Ohio State University Deploys Code 42 Software
Decreased time spent on Enterprise Endpoint Backup "by 98%"
This is a Press Release edited by StorageNewsletter.com on July 4, 2013 at 3:01 pmCode 42 Software, Inc., developers of private
and public cloud-based endpoint backup solutions for consumers, businesses and
the enterprise, announced that The Ohio
State University’s (OSU) mathematics department utilizes CrashPlan PROe to
provide faculty, staff and students with secure, continuous protection of
university data stored on laptops and desktops.
Since implementing CrashPlan, OSU’s mathematics department decreased by 98% the
time IT spent installing and managing backup while empowering employees to
access and restore lost files on their own. With fewer tickets to address,
OSU’s IT team is free to work on other important initiatives, such as
transitioning to a more user-friendly/self-service approach to laptop and
desktop data protection.
"Tech people tend to get bogged down
in the traditional system administration role," said Tim Winningham,
systems manager, mathematics department at OSU. "Moving to a customer-experience service
model allows us to get out of the file server business. Now we can devote more
time to innovating and laying the groundwork for university-wide backup
solutions."
One of America’s largest and most respected universities, OSU has faced a
continuous influx of consumer devices, such as laptops, iPhones, Androids and
tablets.

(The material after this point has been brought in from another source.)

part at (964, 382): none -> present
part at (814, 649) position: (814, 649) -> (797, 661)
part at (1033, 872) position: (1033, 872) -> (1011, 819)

As students and faculty continue to migrate the university’s
commissioned data and sensitive research onto these personal devices, the
mathematics department’s IT team turned to CrashPlan for reliable protection
across multiple devices. CrashPlan integrated into the university’s Active
Directory, and its cross-platform support protects all OSs in use at the
institution.
"CrashPlan has been extremely
valuable throughout all the BYOD scariness," said Winningham. "It’s helped us through this transition
period by providing one piece of software, one interface, that’s easily
deployable and easily scriptable across all platforms and devices. We look
forward to expanding our CrashPlan deployment across the entire college of arts
and sciences, so thousands more end users can benefit from it."